Ada banyak cerita menarik dari seorang pegawai ini, mungkin kebaikan-kebaikannya lah yang mengantar anak-anaknya menjadi seperti sekarang. (Di cerita yang lain)

Awal tahun 2008 Allah memanggil pegawai itu atau sekitar 11 tahun silam. Kanker hati menjadi asbab dia pergi menghadap Sang Pencipta. Di usia kira-kira 63 tahun. Semoga beliau khusnul khotimah. Aamiin

Pegawai itu di masa hidupnya memiliki tasbih berwarna coklat dengan 99 butir bulatan kayu yang dirangkai sederhana. Hingga beliau wafat, tasbih itu yang sering dipakainya mengingat Allah. Begitulah cerita Mbah Ti. Sekarang tasbih itu yang sering dipakai Mbh Ti untuk mengingat Allah. NIAT MBAH TI MEMAKAI TASBIH ITU, SALAH SATUNYA ADALAH AGAR MBAH KUNG DI ALAM KUBURNYA MENDAPAT MANFAAT DARI APA YANG DIBACANYA UNTUK ALLAH.

Masyaallah. Hebatnya perasaan yang dikaruniakan Allah pada hambaNya. Bersatunya dua insan itu tidak semata-mata hanya berlaku di dunia lalu dilupakan, atau hanya sekedar pemuasan nafsu belaka, atau hanya sekedar pendamping hidup di dunia saja. Tidak. Rasa itu mampu memberi energi tidak hanya dalam hidup di dunia namun juga akhirat.

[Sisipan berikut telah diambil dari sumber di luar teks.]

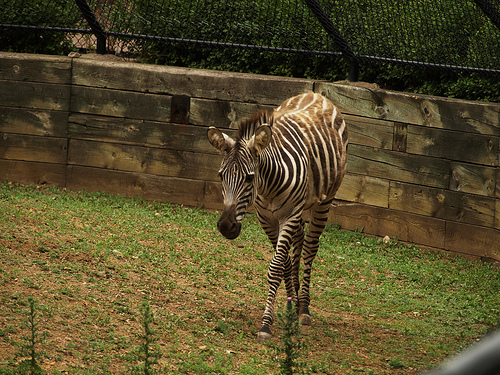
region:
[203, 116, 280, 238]
head of a zebra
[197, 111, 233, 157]
ear of a zebra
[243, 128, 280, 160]
ear of a zebra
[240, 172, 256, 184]
eye of a zebra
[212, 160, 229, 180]
eye of a zebra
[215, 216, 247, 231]
nose of a zebra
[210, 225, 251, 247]
mouth of a zebra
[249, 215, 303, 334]
leg of a zebra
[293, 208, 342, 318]
leg of a zebra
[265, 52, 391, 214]
body of a zebra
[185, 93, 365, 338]
Zebra is walking in ground.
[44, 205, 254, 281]
Grass is green color.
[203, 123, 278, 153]
Zebra has two pointed ears.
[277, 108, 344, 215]
Stripe design in zebra.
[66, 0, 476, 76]
Chain fence is black color.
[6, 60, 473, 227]
Fence is brown color.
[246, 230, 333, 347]
Zebra has four legs.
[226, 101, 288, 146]
Short hairs on zebra back.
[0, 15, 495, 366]
zebra inside of enclosure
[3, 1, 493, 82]
chainlink fence covering animal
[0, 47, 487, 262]
wooden blcok fence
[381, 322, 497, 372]
part of the metal fence railing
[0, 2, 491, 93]
trees and bushes on other side of fence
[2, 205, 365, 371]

Jarak yang tidak terkira, waktu yang tak diketahui rentangnya dan dimensi yang berbeda tak akan mampu mengubah rasa yang lahir dari ketulusan hati dan tujuan yang suci. Mbah Ti mengajariku bahwa cinta sejati itu tidak terpisah begitu saja karena kematian. Karena jika cinta itulah yang membuat kita lebih dekat padaNya, maka sangat mudah bukan bagi Allah untuk mempersatukan kita di akhiratNya?
Mungkin itu yang disebut jodoh dunia dan akhirat.

Jadi ingat Habibi yang selalu baca Surat Yasin untuk Ainun.